Adanya sejumlah masyarakat yang ingin menjadi “mujahidin” di Suriah menandakan bahwa sebagian orang masih mengartikan jihad sebagai perang (qital). Padahal makna jihad bukan tunggal, hanya perang tapi memiliki makna luas. Tindakan atau perbuatan seperti memberantas korupsi, mengentaskan kemiskinan, mencerdaskan kehidupan bangsa, mendirikan rumah sakit dan menjaga NKRI merupakan sebuah jihad. Aksi jihad tersebut merupakan jihad sosial. Dalam konteks saat ini jihad yang dibutuhkan adalah jihad sosial, bukan jihad perang angkat senjata.

Islam memang mengajarkan tentang jihad tapi bukan dengan penumpahan darah. Peperangan terkadang tidak membawa faedah apa-apa. Yang dibutuhkan adalah kecerdikan, organisasi, pengajaran, perlengkapan, semangat dan simpati bangsa-bangsa lain. Tanpa unsur-unsur itu angkatan-angkatan perang yang besar sekali pun tidak akan berfaedah.

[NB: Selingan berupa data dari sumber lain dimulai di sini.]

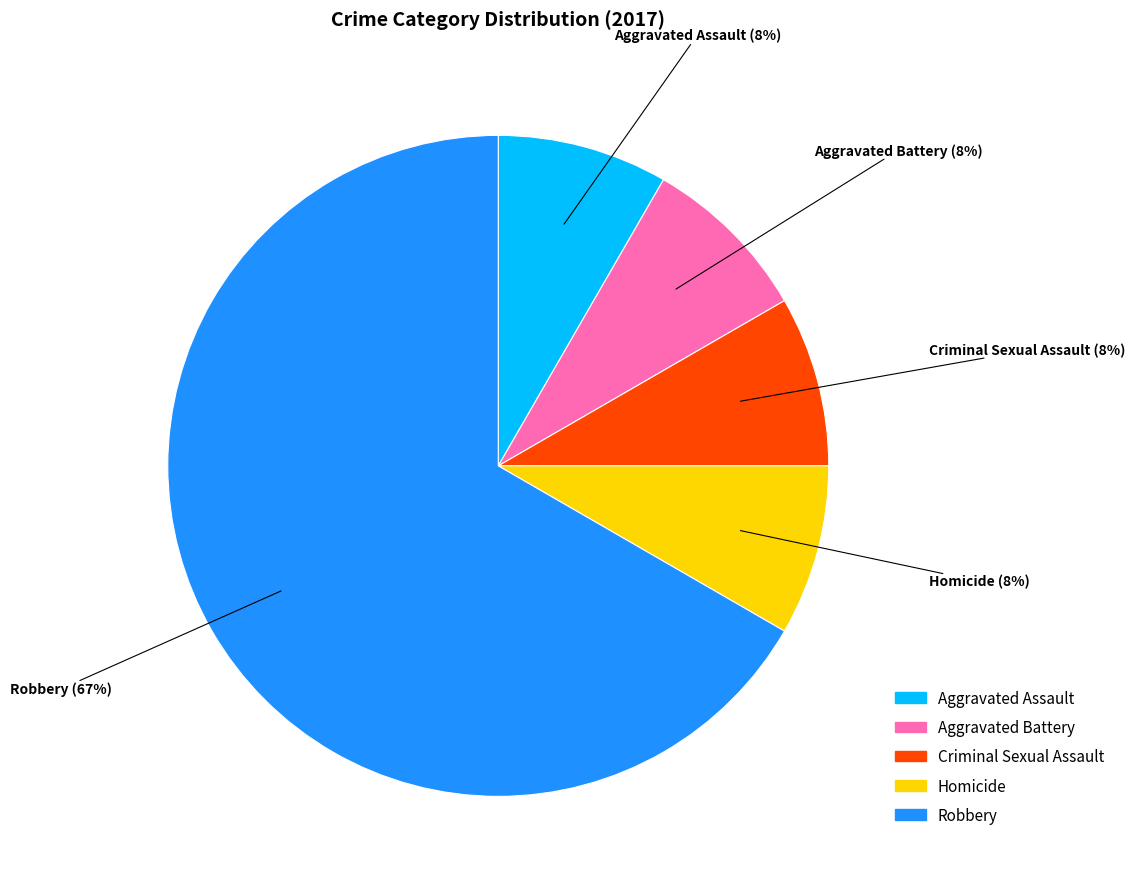

What is the largest slice in the pie chart?

Robbery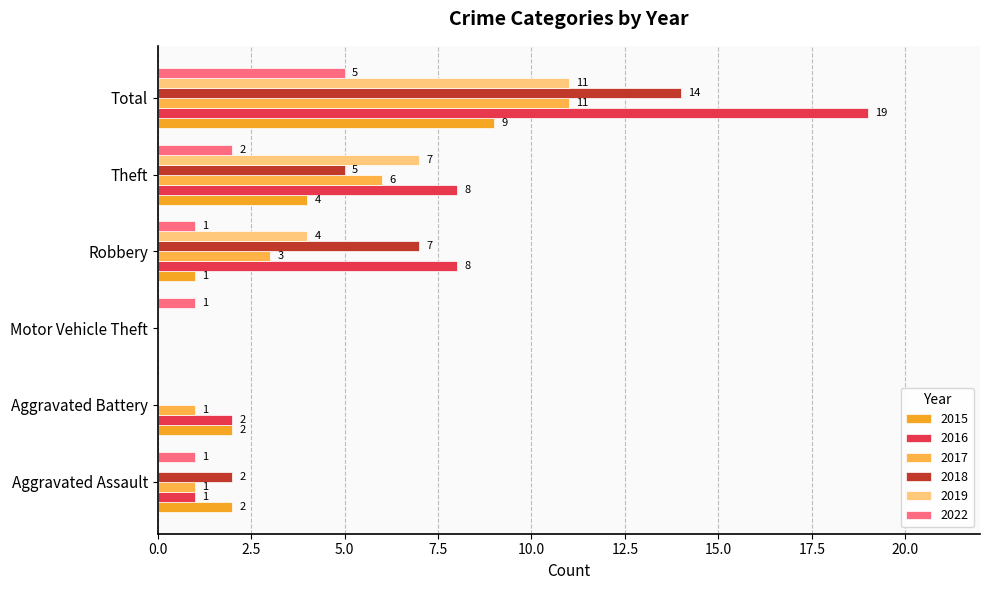

Reading right to left, extract all data points from this chart.

2015: 9	4	1	0	2	2
2016: 19	8	8	0	2	1
2017: 11	6	3	0	1	1
2018: 14	5	7	0	0	2
2019: 11	7	4	0	0	0
2022: 5	2	1	1	0	1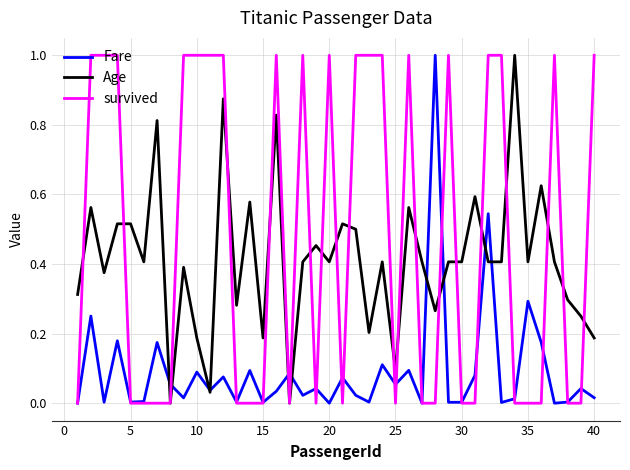

What are all the series names shown in the legend?

Fare, Age, survived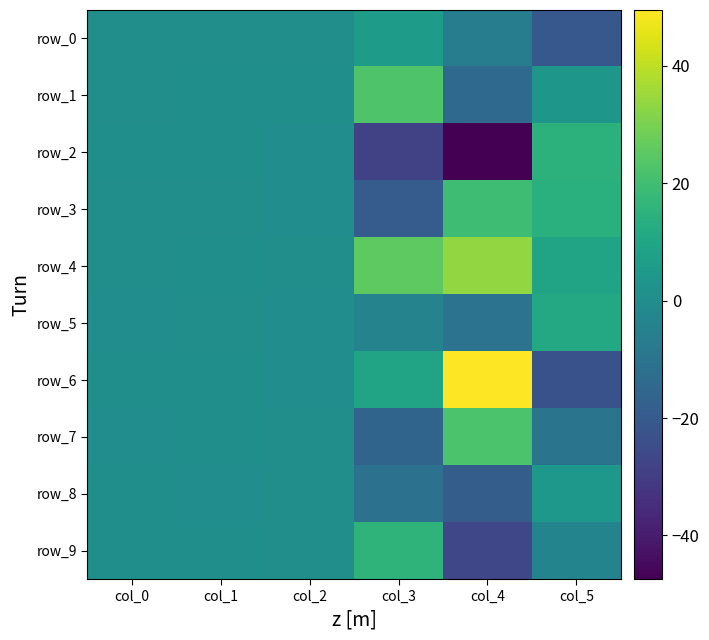

How many distinct data groups are displayed?

10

Adanya keterlibatan sejumlah WNI dalam perang Suriah, dalam pandangan Kepala Badan Nasional Penanggulangan Terorisme (BNPT) Ansyaad Mbai, dikhawatirkan mereka berpotensi membawa radikalisme ke negeri ini dan kawasan lainnya.

"Kami belajar dari pengalaman di masa lalu. Oleh karena itu, setiap WNI yang ikut berperang di Suriah, usai kembali dari negara itu, perlu untuk diawasi. Kami perlu mengantisipasi fakta tersebut. Dalam hal ini, saat mereka kembali dari Suriah, mereka kembali dengan sejumlah hal termasuk keahlian baru terkait perang dan senjata," kata Mbai seperti dilansir Pikiran Rakyat, Sabtu (11/1/2014).

Keterlibatan mereka juga menandakan ancaman baru bagi para pemerintah Asia Tenggara, yang telah berhasil mengekang militan beberapa tahun terakhir, terutama mencegah mereka untuk membentuk jaringan dengan luar negeri.

Konflik Suriah juga membantu membakar kampanye kebencian yang meningkat melawan kelompok Syiah di Indonesia yang mayoritas mengikuti madzhab Sunni. Veteran-veteran Suriah sepertinya akan memperburuknya.

Sementara itu, Noor Huda Ismail, Direktur Institute for International Peace Building mengungkapkan, keenam orang tersangka teroris dan terbunuh pada Desember 2013, juga berencana terbang ke Turki dan telah mengantongi tiket pesawat.

Menurut dia perang saudara Suriah dinilai kaum Muslim sebagai perang antara kaum Sunni melawan Syiah, pendukung Presiden Assad. ‘’Hal ini memicu kekhawatiran kelompok Suni dan Syiah di Indonesia,’’ tutur Noor Huda.